= Instructions to follow =
Since only the written part is wanted, repeat the records exactly and omit the pictures.

** Opening The records block **

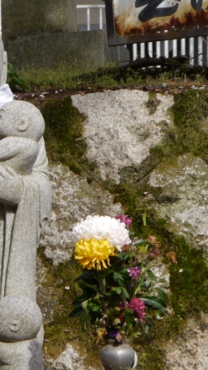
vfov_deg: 13.3
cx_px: -132
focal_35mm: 161
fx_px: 1579
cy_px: 295
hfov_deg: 7.4
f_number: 7.1
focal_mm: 33
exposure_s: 1/200
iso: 160
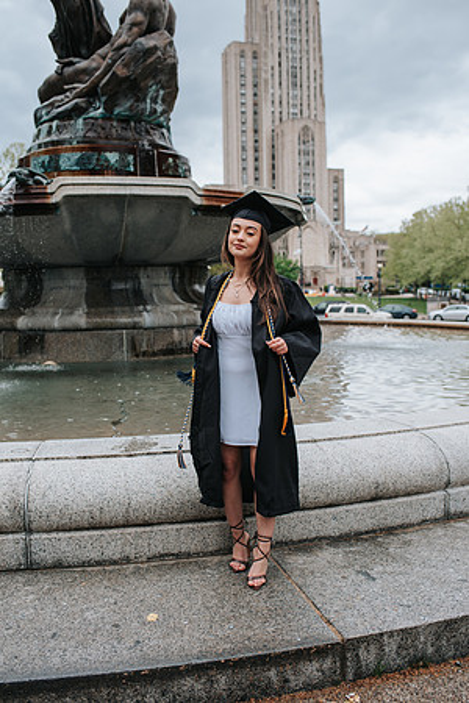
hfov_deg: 37.9
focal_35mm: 35
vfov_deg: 54.4
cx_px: 234
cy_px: 352
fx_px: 684
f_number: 3.5
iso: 140
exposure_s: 1/800
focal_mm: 35
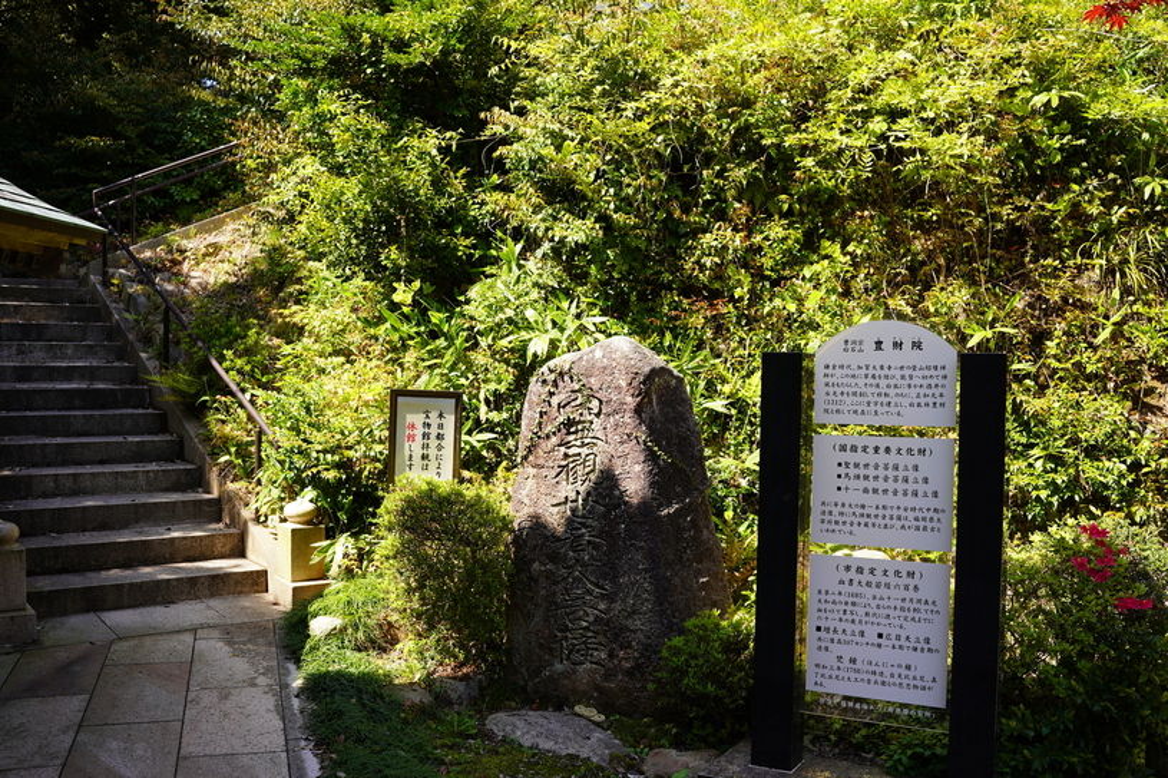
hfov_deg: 54.4
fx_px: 1135
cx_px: 584
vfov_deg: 37.8
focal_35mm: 35
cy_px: 389
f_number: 5
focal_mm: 35
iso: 100
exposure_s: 1/160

** Closing The records block **

= Exercise output =
vfov_deg: 13.3
cx_px: -132
focal_35mm: 161
fx_px: 1579
cy_px: 295
hfov_deg: 7.4
f_number: 7.1
focal_mm: 33
exposure_s: 1/200
iso: 160
hfov_deg: 37.9
focal_35mm: 35
vfov_deg: 54.4
cx_px: 234
cy_px: 352
fx_px: 684
f_number: 3.5
iso: 140
exposure_s: 1/800
focal_mm: 35
hfov_deg: 54.4
fx_px: 1135
cx_px: 584
vfov_deg: 37.8
focal_35mm: 35
cy_px: 389
f_number: 5
focal_mm: 35
iso: 100
exposure_s: 1/160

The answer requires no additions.